Everyone knows about Flint’s first settler, Jacob Smith, and his trading post but the establishment built along the river by Flint’s first family gained more notoriety during the time. Todd’s Tavern was a hotel and eatery set up by John and Polly Todd in 1830.
The Todd family moved to Flint after visiting Smith’s trading post years before. Originally from Pontiac, John Todd fell in love with the area and purchased land from Francois Edward Campau (a friend of Smith’s) for $800, where he established a small farm. There he built Todd’s Tavern and the reputation of the place grew far and wide. Due to the abundance of game in the area, the tavern was able to provide an abundance of delicious dishes to weary travelers.
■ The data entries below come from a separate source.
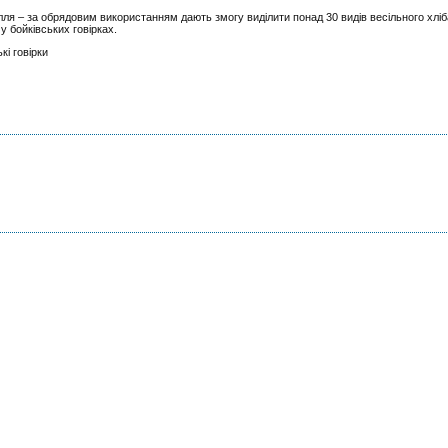
ілля – за обрядовим використанням дають змогу виділити понад 30 видів весільного хліб
у бойківських говірках.
кі говірки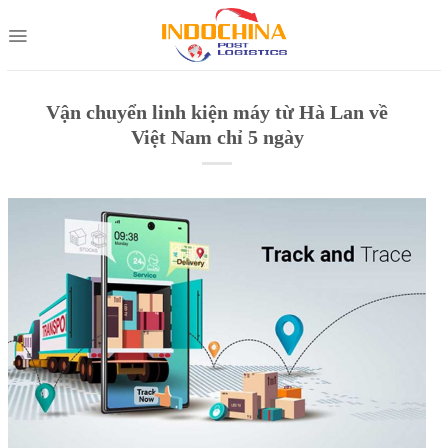
Skip
to
content
Vận chuyển linh kiện máy từ Hà Lan về
Việt Nam chỉ 5 ngày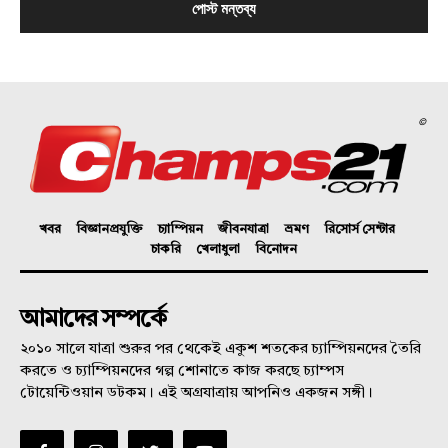
©
খবর
বিজ্ঞানপ্রযুক্তি
চ্যাম্পিয়ন
জীবনযাত্রা
ভ্রমণ
রিসোর্স সেন্টার
চাকরি
খেলাধুলা
বিনোদন
আমাদের সম্পর্কে
২০১০ সালে যাত্রা শুরুর পর থেকেই একুশ শতকের চ্যাম্পিয়নদের তৈরি
করতে ও চ্যাম্পিয়নদের গল্প শোনাতে কাজ করছে চ্যাম্পস
টোয়েন্টিওয়ান ডটকম। এই অগ্রযাত্রায় আপনিও একজন সঙ্গী।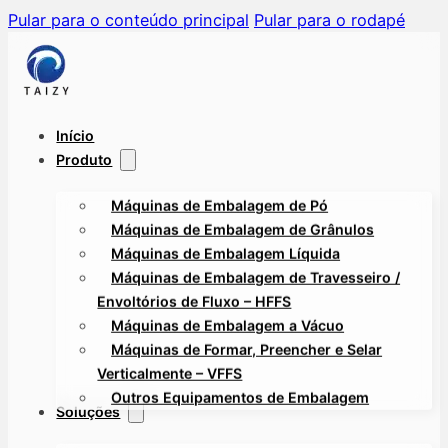
Pular para o conteúdo principal
Pular para o rodapé
Início
Produto
Máquinas de Embalagem de Pó
Máquinas de Embalagem de Grânulos
Máquinas de Embalagem Líquida
Máquinas de Embalagem de Travesseiro /
Envoltórios de Fluxo – HFFS
Máquinas de Embalagem a Vácuo
Máquinas de Formar, Preencher e Selar
Verticalmente – VFFS
Outros Equipamentos de Embalagem
Soluções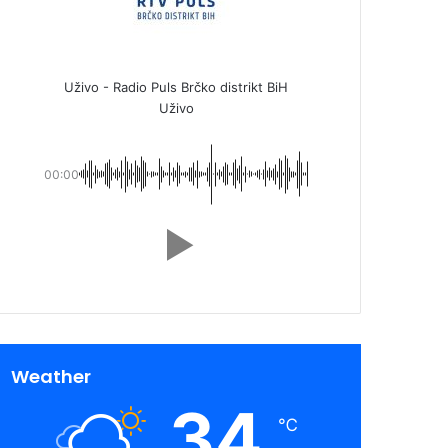
Uživo - Radio Puls Brčko distrikt BiH
Uživo
00:00
Weather
34
℃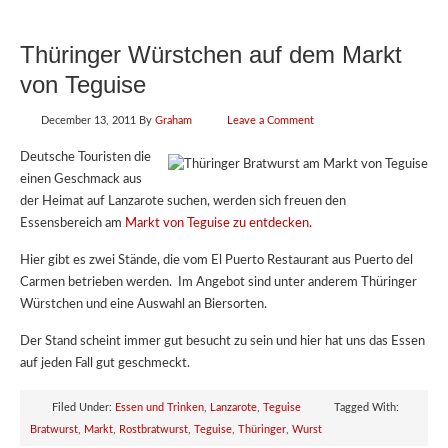
Thüringer Würstchen auf dem Markt
von Teguise
December 13, 2011
By
Graham
Leave a Comment
Deutsche Touristen die
einen Geschmack aus
der Heimat auf Lanzarote suchen, werden sich freuen den
Essensbereich am
Markt von Teguise zu entdecken.
Hier gibt es zwei Stände, die vom El Puerto Restaurant aus Puerto del
Carmen betrieben werden. Im Angebot sind unter anderem Thüringer
Würstchen und eine Auswahl an Biersorten.
Der Stand scheint immer gut besucht zu sein und hier hat uns das Essen
auf jeden Fall gut geschmeckt.
Filed Under:
Essen und Trinken
,
Lanzarote
,
Teguise
Tagged With:
Bratwurst
,
Markt
,
Rostbratwurst
,
Teguise
,
Thüringer
,
Wurst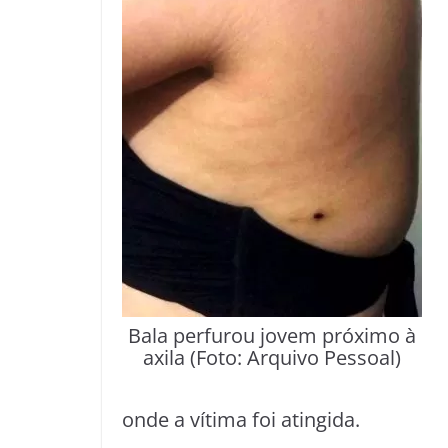
Bala perfurou jovem próximo à
axila (Foto: Arquivo Pessoal)
onde a vítima foi atingida.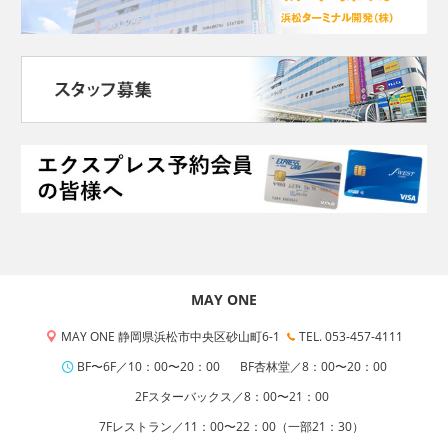
MAY ONE
MAY ONE 静岡県浜松市中央区砂山町6-1
TEL. 053-457-4111
BF〜6F／10：00〜20：00
BF杏林堂／8：00〜20：00
2Fスターバックス／8：00〜21：00
7Fレストラン／11：00〜22：00（一部21：30）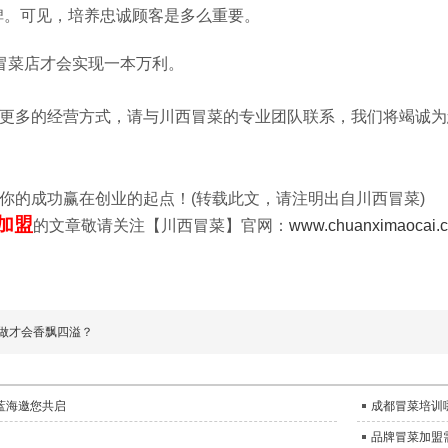
碑。可见，培养忠诚顾客是多么重要。
冒菜店才会实现一本万利。
更多的经营方式，请与川西冒菜的专业团队联系，我们将竭诚为
你的成功赢在创业的起点！
(
转载此文，请注明出自川西冒菜
)
加盟
的文章敬请关注【川西冒菜】官网：
www.chuanximaocai.
做才会香飘四溢？
蓝海邀您共启
成都冒菜培训
品牌冒菜加盟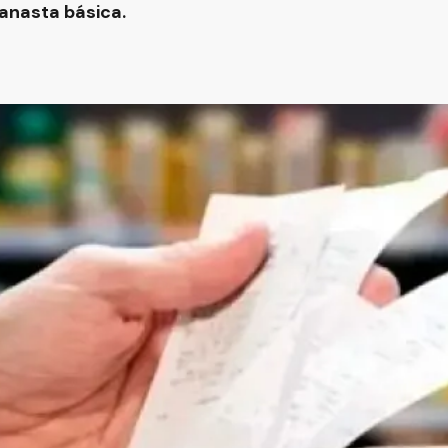
canasta básica.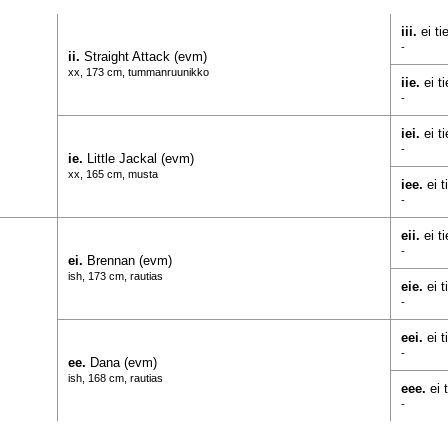
iii.
ei t
-
ii.
Straight Attack (evm)
xx, 173 cm, tummanruunikko
iie.
ei t
-
iei.
ei t
-
ie.
Little Jackal (evm)
xx, 165 cm, musta
iee.
ei 
-
eii.
ei t
-
ei.
Brennan (evm)
ish, 173 cm, rautias
eie.
ei 
-
eei.
ei 
-
ee.
Dana (evm)
ish, 168 cm, rautias
eee.
ei 
-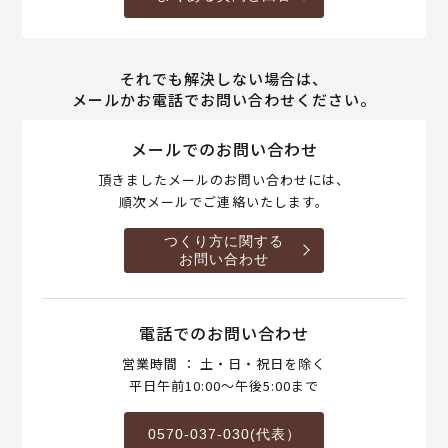
それでも解決しない場合は、
メールかお電話でお問い合わせください。
メールでのお問い合わせ
頂きましたメールのお問い合わせには、
順次メールでご連絡いたします。
つくり方に関する
お問い合わせ
電話でのお問い合わせ
営業時間 ： 土・日・祝日を除く
平日午前10:00～午後5:00まで
0570-037-030(代表）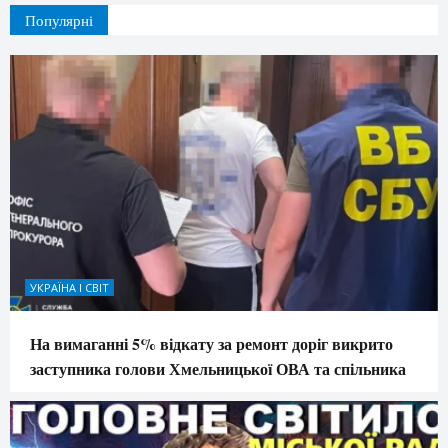
Популярні
УКРАЇНА І СВІТ
На вимаганні 5% відкату за ремонт доріг викрито
заступника голови Хмельницької ОВА та спільника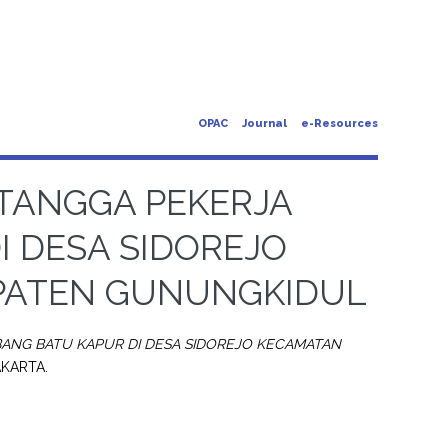
OPAC
Journal
e-Resources
TANGGA PEKERJA
 DESA SIDOREJO
PATEN GUNUNGKIDUL
ANG BATU KAPUR DI DESA SIDOREJO KECAMATAN
AKARTA.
Vegetables were easily found and venison, fish, turkey and more was presented on a daily basis. Todd traded with local native Americans for maple sugar and other treats in exchange for whiskey.
The tavern became so popular that it quickly found itself over-capacity on most nights. Crowds of travelers would often wait for hours for their chance to sit at the table and those that wished to stay over-night were forced to sleep side-by-side on the floor in a jumble of their own belongings.
When needed John Todd would ferry travelers across the Flint river for a small fee in an old native American canoe.
As the year’s progressed, John and Polly Todd grew tired of being constant hosts and sold the tavern to Mr. Wait Beach from New York. The couple then moved to a small house on Saginaw St. and then to a farm on Flushing Rd. Later the family would move to Owosso, where they lived until death.
Todd’s Tavern was one of the first attractions Flint had to offer and pulled in visitors from miles around, many of which fell in love with the land and stayed. Smith’s Trading Post and Todd’s Tavern both were the beginning of a growing city.